### TASK DESCRIPTION:
Reproduce the portion of the article on annoying in-flight behavior that begins at the words "If only they" and stops after "irritate at altitude.".

October 17, 2018
By Simon Busch
What’s the most annoying thing someone can do on a flight? According to our study, 47% agree passengers who push their seat all the way back are the devil incarnate, while 38% of travellers just can’t stand boozed-up behaviour.
If only they were the worst of it. Starting with the mildly teeth-gritting, through the blood-pressure pumping and ending with the positively rage-inducing, we surveyed a bunch of frequent fliers to find the most fantastically irritating things you – sorry, other people – do on planes, drunk or otherwise.
No, not actually squatting in the overhead bin; that would be very odd.
Instead we’re talking about those types who think shoving their swanky Samsonite carry-on in the measly luggage allocation above your noggin is equivalent to owning it, when they are clearly sitting 12 rows away – I mean, they’re virtually on another plane!
This relatively rare behaviour is nonetheless worth flagging for its ability to irritate at altitude.

### RECORDED INFORMATION:
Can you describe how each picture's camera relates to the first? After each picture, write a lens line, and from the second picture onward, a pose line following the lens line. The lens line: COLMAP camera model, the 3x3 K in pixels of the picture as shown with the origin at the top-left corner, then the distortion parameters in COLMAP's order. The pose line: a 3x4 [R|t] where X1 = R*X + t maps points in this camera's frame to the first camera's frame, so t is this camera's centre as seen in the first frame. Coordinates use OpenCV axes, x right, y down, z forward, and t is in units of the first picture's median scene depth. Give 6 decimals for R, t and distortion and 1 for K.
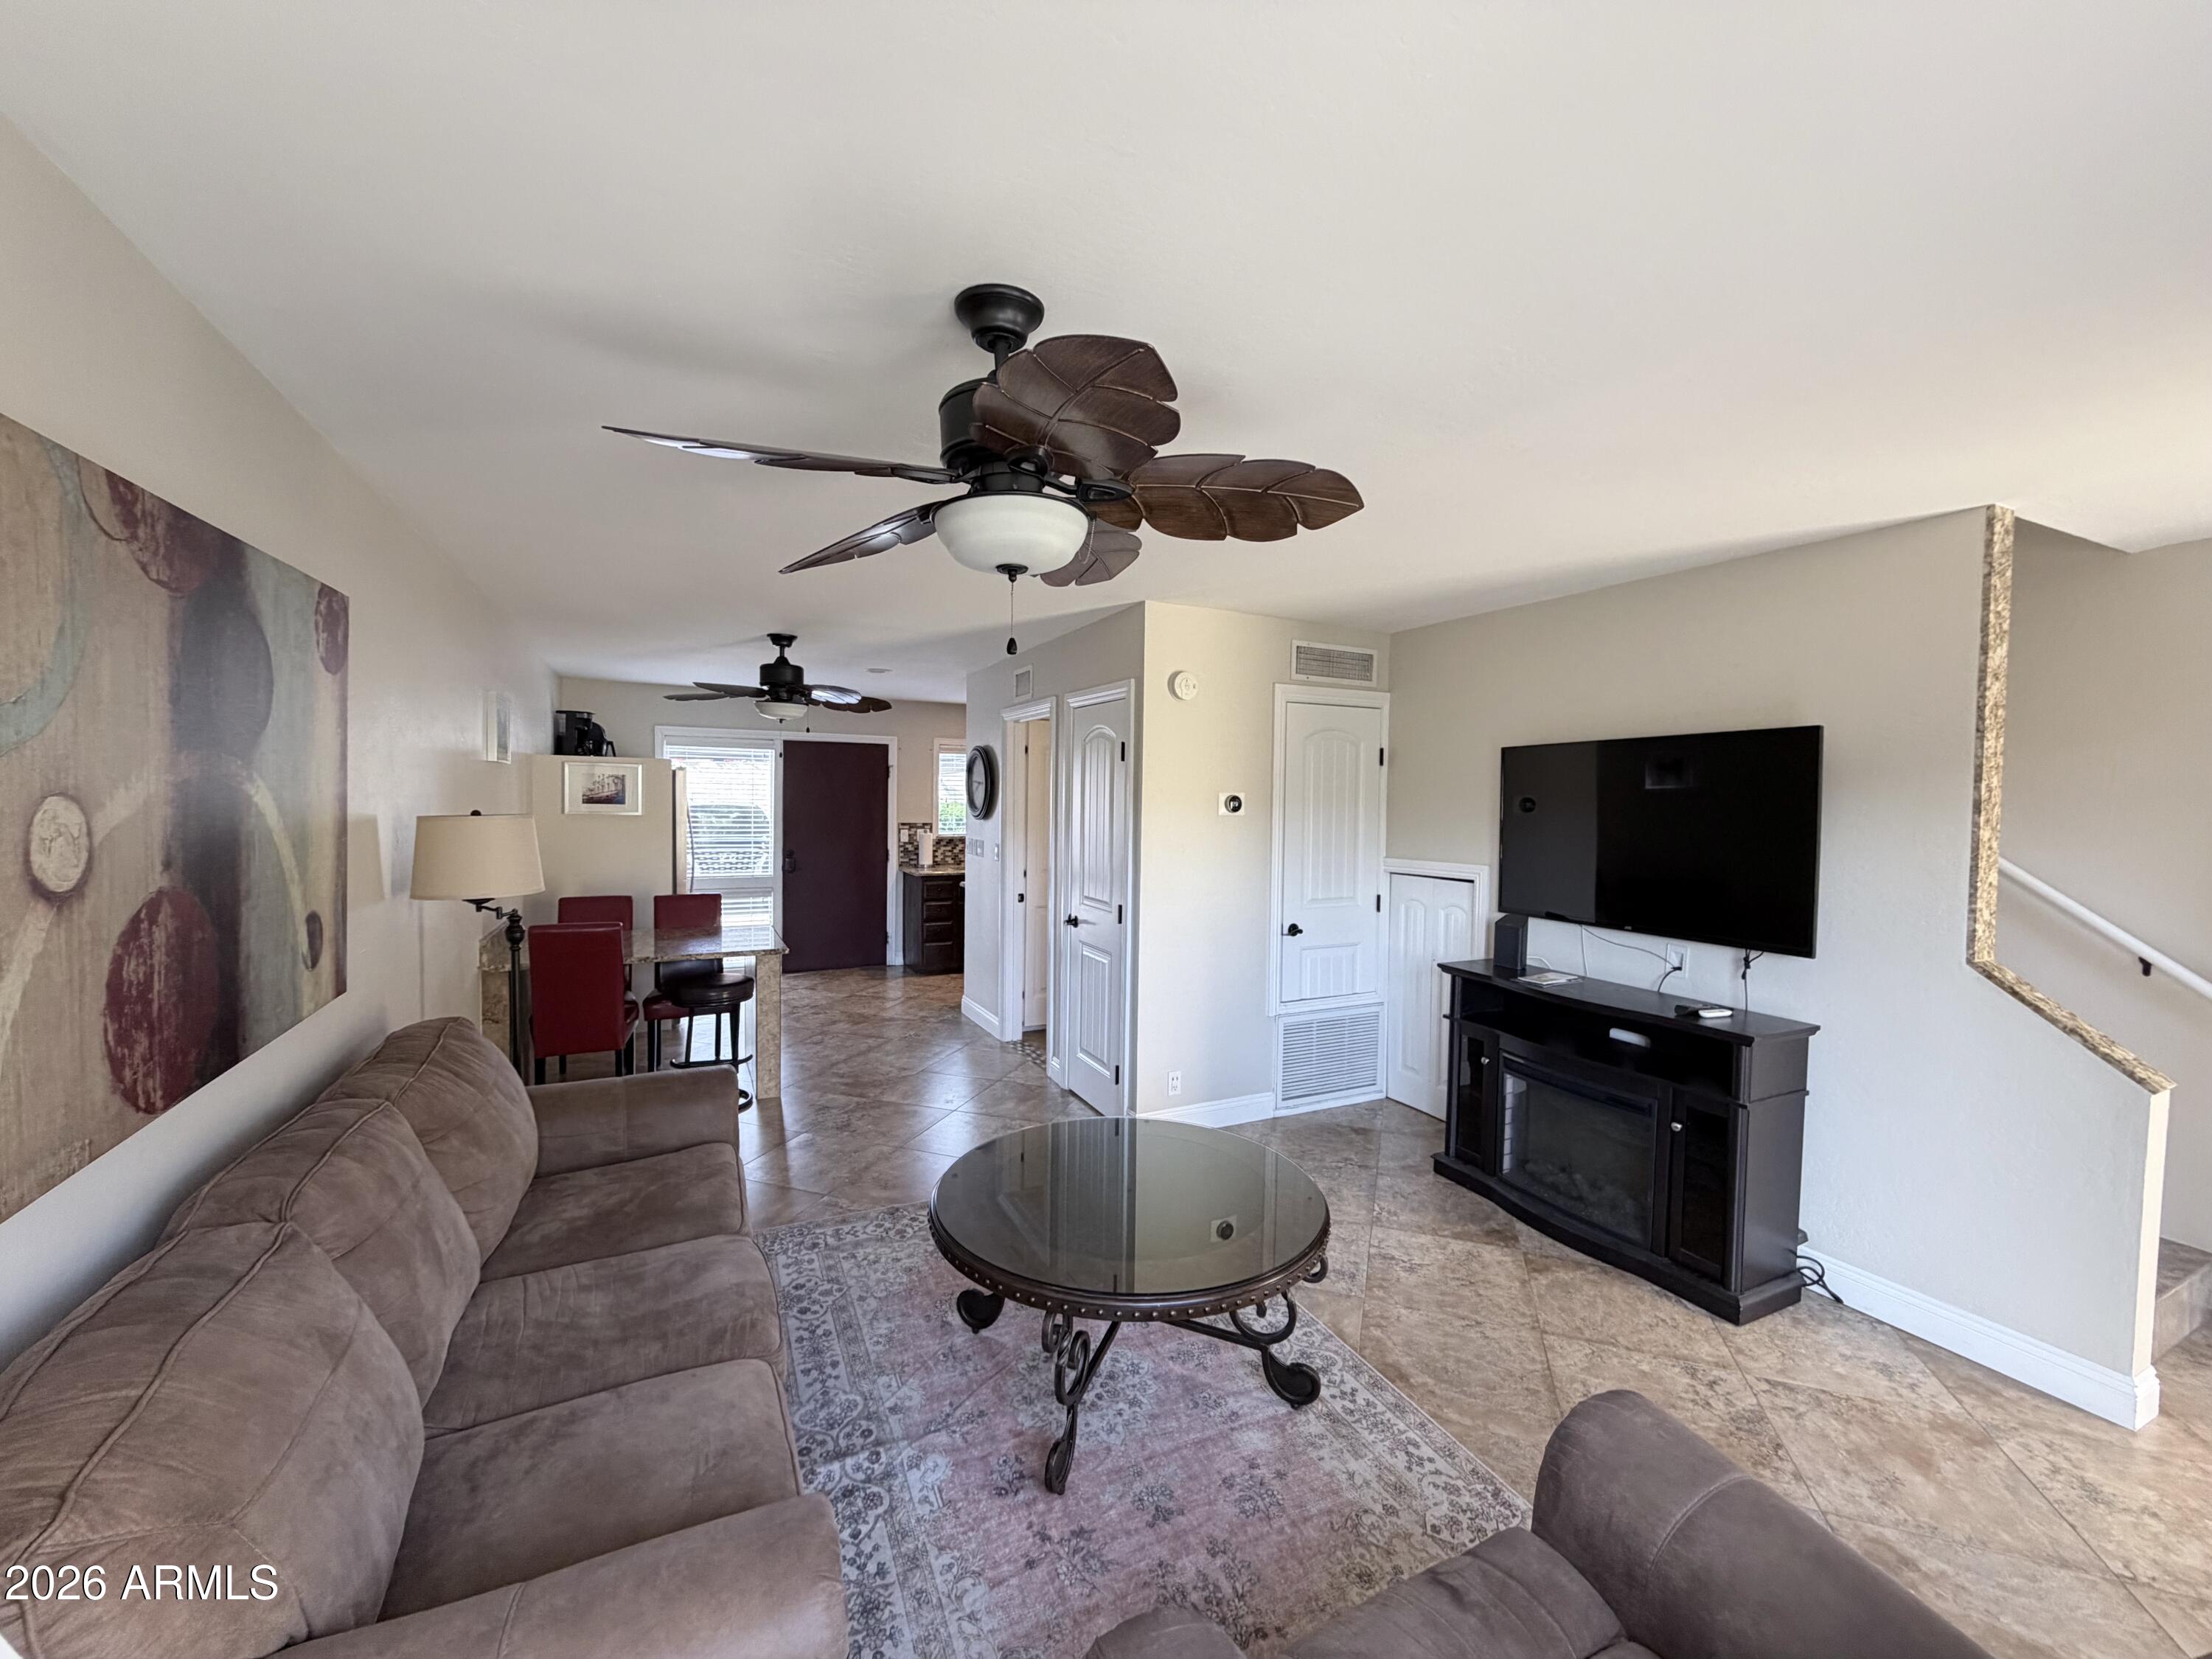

### OUTPUT OF THE EXERCISE:
If only they were the worst of it. Starting with the mildly teeth-gritting, through the blood-pressure pumping and ending with the positively rage-inducing, we surveyed a bunch of frequent fliers to find the most fantastically irritating things you – sorry, other people – do on planes, drunk or otherwise.
No, not actually squatting in the overhead bin; that would be very odd.
Instead we’re talking about those types who think shoving their swanky Samsonite carry-on in the measly luggage allocation above your noggin is equivalent to owning it, when they are clearly sitting 12 rows away – I mean, they’re virtually on another plane!
This relatively rare behaviour is nonetheless worth flagging for its ability to irritate at altitude.